Russia has controlled the dam since early in its 15-month invasion, although Ukrainian forces retook the northern bank of the Dnipro last year. Both sides have long accused the other of plotting to destroy the dam.
“Russian terrorists. The destruction of the Kakhovka hydroelectric power station dam only confirms to the whole world that they must be expelled from every corner of the Ukrainian territory,” President Volodymyr Zelensky wrote on the Telegram messaging app.
Zelensky said the Russians “carried out an internal explosion of the dam’s facilities.” About 80 settlements are in the flood zone.
NATO Secretary General Jens Stoltenberg called it “an outrage that once again shows the brutality of Russia’s war in Ukraine”.
Kremlin spokesman Dmitry Peskov blamed “intentional sabotage by the Ukrainian side”.
“Obviously, this sabotage is also connected with the fact that, having begun large-scale offensive operations two days ago, the Armed Forces of Ukraine are now not achieving their goals.”
Earlier, Russia officials gave conflicting accounts, with some saying that the dam was hit by Ukrainian missiles overnight, while others said it had exploded on its own due to previous damage.

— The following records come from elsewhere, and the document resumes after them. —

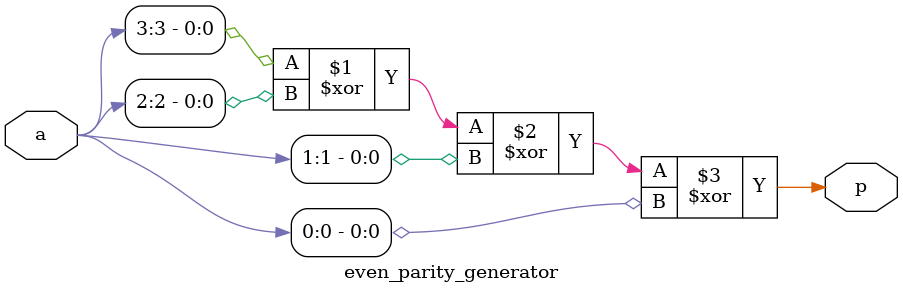
<source format=v>
module even_parity_generator(
     input [3:0] a,
	 output p
	 );
	 assign p = a[3] ^ a[2] ^ a[1] ^ a[0];
	endmodule
</source>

ZAPORIZHZHIA NUCLEAR PLANT
The UN’s International Atomic Energy Agency said the Zaporizhia power plant, which lies upriver on the Russian-controlled bank of the reservoir, should have enough water to cool its reactors “for a few months” from a separate pond, even as the huge reservoir drains.
A video showed water flowing through the remains of the dam – which is 30 meters (yards) high and 3.2 kilometers (two miles) long.
The RIA news agency quoted the head of the region appointed by Moscow as saying that about 22,000 people living in 14 settlements in the Kherson region are at risk of flooding.
Crimea’s Russia-installed governor, Sergei Aksionov, said there was a risk that the water level in the canal carrying fresh water to the Black Sea peninsula could drop. Crimea, which Russia has held since 2014, has sufficient water reserves for now and the danger will become clear in the coming days.
Zelensky said in an interview published on Saturday that Ukraine was preparing to launch its much-heralded major counter-offensive using newly supplied Western battle tanks and armored vehicles.
Moscow said the Ukrainian offensive began on Sunday and claimed it had repulsed a third day of Ukrainian advances.
Kyiv has maintained a deliberate ambiguity about it even though Zelensky hinted at successes. In a speech the evening before the dam collapsed, he hailed the “news we’ve been waiting for” claiming moves forward around Bakhmut, the ruined city captured by Russia earlier this month.
Russia also carried out a new wave of night air strikes on Kiev. Ukraine said its air defense systems shot down more than 20 cruise missiles as they approached the capital.
Local authorities said the Shchebykino district in Russia’s Belgorod region near the Ukrainian border has come under renewed shelling. Russian anti-government fighters based in Ukraine claim to have captured villages there.